The University of Maryland’s Center for the History of the New America (CHNA) has partnered with MITH to develop the Transforming the Afro-Caribbean World (TAW) project to bring together scholars of the Panama Canal, Afro-Caribbean history, and experts in the digital humanities, data modeling, and visualization for a two-day planning workshop that will discuss a large-scale effort to explore Afro-Caribbean labor, migration, and the Panama Canal.
The U.S. project to construct the Panama Canal exerted a huge impact on the Americas, generating a tidal flow of migration from dozens of nations to the Panama Canal Zone in the early 20th century—and then beyond it to sites across the hemisphere, permanently altering the geography, economy, politics, and cultures of the Western Hemisphere.

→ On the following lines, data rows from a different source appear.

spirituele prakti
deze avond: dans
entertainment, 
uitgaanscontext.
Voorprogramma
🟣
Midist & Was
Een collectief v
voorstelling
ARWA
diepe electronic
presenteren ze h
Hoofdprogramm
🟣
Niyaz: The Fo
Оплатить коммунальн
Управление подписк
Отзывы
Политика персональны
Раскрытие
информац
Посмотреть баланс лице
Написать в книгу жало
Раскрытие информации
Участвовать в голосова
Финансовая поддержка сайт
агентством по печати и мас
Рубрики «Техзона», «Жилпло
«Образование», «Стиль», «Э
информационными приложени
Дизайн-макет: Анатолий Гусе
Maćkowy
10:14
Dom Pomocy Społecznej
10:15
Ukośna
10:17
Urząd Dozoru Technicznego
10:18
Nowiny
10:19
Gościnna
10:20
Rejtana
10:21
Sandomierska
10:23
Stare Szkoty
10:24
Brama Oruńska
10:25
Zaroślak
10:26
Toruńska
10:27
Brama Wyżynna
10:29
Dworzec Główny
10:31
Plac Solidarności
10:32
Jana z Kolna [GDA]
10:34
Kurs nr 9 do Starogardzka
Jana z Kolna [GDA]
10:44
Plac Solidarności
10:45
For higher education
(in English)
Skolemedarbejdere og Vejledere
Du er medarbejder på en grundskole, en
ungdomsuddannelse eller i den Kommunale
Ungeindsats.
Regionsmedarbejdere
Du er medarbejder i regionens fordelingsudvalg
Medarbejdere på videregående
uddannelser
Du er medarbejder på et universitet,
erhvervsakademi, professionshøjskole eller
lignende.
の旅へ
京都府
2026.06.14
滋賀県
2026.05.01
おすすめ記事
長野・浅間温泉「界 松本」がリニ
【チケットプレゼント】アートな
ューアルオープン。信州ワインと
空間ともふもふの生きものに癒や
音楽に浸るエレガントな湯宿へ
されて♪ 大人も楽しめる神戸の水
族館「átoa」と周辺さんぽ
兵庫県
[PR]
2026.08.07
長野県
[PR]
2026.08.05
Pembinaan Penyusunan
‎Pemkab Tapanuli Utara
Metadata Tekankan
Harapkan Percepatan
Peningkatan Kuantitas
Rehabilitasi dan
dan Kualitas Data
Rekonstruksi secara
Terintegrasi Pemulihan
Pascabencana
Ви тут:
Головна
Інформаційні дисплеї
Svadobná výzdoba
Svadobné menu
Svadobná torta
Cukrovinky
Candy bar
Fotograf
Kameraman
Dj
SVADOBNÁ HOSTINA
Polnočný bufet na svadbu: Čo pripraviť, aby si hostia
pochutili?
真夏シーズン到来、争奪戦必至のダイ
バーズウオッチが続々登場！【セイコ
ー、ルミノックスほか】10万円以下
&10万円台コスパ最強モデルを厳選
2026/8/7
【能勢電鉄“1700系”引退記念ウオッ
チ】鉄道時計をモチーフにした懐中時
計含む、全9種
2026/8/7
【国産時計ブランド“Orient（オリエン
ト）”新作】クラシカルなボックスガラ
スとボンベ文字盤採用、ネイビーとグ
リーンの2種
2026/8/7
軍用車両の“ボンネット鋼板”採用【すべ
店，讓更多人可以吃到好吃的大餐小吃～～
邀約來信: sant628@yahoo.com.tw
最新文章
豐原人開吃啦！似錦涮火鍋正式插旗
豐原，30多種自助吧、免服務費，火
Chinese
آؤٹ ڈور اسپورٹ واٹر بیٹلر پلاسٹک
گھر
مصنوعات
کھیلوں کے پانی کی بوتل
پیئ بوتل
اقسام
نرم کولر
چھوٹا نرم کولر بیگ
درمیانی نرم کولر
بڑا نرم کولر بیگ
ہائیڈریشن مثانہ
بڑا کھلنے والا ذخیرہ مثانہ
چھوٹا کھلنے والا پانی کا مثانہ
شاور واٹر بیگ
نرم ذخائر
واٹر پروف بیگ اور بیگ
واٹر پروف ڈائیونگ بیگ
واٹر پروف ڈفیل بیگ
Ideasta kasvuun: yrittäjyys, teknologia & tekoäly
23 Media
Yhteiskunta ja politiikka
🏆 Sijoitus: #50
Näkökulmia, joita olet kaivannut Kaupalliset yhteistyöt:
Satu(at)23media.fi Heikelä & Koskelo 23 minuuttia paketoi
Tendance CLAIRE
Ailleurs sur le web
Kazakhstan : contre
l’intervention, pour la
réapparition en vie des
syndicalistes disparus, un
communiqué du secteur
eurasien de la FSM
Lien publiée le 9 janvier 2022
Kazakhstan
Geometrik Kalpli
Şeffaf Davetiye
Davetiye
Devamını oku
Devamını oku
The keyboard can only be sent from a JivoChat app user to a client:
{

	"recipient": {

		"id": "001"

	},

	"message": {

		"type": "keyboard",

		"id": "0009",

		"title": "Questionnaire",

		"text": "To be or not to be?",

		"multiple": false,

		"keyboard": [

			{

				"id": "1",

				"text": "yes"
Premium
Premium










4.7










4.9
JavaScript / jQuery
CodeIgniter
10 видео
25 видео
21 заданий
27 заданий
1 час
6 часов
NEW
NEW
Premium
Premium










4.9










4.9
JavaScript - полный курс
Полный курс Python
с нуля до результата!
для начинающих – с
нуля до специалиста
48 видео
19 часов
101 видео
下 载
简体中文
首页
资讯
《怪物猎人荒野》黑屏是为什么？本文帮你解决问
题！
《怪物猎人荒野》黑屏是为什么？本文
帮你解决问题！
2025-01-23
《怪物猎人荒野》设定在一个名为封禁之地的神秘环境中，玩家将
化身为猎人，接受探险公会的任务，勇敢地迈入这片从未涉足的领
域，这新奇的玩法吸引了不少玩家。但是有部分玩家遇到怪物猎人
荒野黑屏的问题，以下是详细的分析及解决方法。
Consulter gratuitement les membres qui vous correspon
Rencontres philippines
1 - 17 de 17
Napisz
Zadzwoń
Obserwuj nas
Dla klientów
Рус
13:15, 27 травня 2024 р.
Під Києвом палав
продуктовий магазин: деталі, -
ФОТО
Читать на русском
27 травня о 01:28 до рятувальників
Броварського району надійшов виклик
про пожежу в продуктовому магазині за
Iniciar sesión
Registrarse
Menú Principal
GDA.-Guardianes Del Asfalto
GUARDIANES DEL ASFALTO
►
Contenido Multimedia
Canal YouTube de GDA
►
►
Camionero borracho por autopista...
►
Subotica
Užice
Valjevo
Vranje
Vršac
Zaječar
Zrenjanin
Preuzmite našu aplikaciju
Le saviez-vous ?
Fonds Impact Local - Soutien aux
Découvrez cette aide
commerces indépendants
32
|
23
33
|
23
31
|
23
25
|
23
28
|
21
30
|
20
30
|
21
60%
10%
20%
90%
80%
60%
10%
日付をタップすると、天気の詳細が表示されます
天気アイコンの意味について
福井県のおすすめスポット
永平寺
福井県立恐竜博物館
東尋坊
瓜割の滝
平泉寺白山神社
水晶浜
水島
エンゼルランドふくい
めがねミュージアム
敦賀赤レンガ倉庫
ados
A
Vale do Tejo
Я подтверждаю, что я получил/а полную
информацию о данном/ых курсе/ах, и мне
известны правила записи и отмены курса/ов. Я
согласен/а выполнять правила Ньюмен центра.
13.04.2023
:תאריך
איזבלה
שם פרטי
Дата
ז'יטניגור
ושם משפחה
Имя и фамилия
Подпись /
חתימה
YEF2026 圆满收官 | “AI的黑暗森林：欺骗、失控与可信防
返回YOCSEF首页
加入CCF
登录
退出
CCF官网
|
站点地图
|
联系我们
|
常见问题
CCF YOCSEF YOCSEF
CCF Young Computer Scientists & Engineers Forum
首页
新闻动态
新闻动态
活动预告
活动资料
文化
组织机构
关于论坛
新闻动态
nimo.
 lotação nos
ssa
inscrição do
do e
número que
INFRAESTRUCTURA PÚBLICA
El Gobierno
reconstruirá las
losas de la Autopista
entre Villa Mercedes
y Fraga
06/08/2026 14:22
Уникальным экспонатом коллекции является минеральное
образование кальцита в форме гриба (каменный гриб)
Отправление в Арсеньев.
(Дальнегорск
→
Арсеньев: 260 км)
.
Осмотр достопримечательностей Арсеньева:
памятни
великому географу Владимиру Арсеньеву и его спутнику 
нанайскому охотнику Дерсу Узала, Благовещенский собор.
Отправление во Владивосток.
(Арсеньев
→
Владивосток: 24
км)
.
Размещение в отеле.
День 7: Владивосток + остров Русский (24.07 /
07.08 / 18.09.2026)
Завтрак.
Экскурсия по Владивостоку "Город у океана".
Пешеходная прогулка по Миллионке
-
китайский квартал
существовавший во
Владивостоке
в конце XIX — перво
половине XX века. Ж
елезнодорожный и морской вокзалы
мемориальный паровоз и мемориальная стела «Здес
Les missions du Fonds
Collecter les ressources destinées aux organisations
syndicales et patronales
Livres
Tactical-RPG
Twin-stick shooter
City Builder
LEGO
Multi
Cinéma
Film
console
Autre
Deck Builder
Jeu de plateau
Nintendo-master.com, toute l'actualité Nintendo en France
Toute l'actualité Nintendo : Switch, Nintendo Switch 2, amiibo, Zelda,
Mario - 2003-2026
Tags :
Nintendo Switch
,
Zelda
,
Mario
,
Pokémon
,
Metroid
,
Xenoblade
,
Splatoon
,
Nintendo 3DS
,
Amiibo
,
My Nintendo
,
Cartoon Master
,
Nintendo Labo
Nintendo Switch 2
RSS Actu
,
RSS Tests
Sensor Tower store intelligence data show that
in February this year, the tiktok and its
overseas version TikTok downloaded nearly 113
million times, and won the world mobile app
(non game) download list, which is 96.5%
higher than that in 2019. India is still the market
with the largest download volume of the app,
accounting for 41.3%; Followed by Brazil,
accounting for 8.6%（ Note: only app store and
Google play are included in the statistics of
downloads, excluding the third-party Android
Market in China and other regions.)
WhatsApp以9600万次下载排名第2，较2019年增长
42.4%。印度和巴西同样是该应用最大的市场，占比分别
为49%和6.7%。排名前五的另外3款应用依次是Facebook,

The TAW workshop has several aims: 1) digitization of a subset of the proposed records to evaluate potential costs and preservation issues; 2) exploration of structured data tools to reveal new insights about these records; 3) the creation of annotated bibliographies for use by teachers and the public as they begin to explore the centennial anniversary of the opening of the canal; and 4) identification of other archives and repositories to be included in a larger project. Ultimately this start-up grant will produce a work plan and report outlining a potential large-scale collaboration to map and explore the movement of Afro-Caribbean laborers between 1903 and 1920.